Please report how many lines in the records below contain the word "worden", and give nothing else.

╭─ Records to use

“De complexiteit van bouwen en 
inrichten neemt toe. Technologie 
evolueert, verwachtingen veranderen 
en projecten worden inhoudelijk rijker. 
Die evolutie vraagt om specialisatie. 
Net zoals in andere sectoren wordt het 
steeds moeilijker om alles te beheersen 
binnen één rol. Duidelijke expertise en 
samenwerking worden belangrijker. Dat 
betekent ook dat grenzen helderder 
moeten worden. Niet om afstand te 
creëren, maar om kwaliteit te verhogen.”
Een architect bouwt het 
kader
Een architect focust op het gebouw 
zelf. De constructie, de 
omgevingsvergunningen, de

╰─
╭─ Records to use

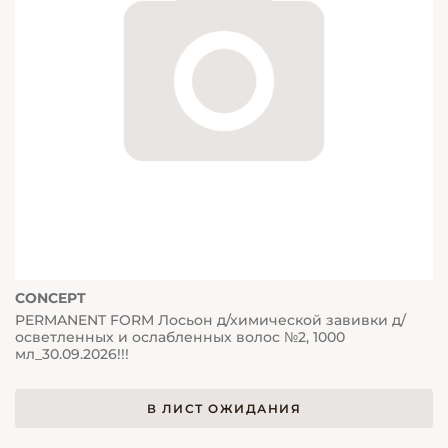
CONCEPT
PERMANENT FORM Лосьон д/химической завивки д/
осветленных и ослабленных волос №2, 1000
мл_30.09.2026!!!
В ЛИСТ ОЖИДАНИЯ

╰─

> **Solution to this exercise**: 3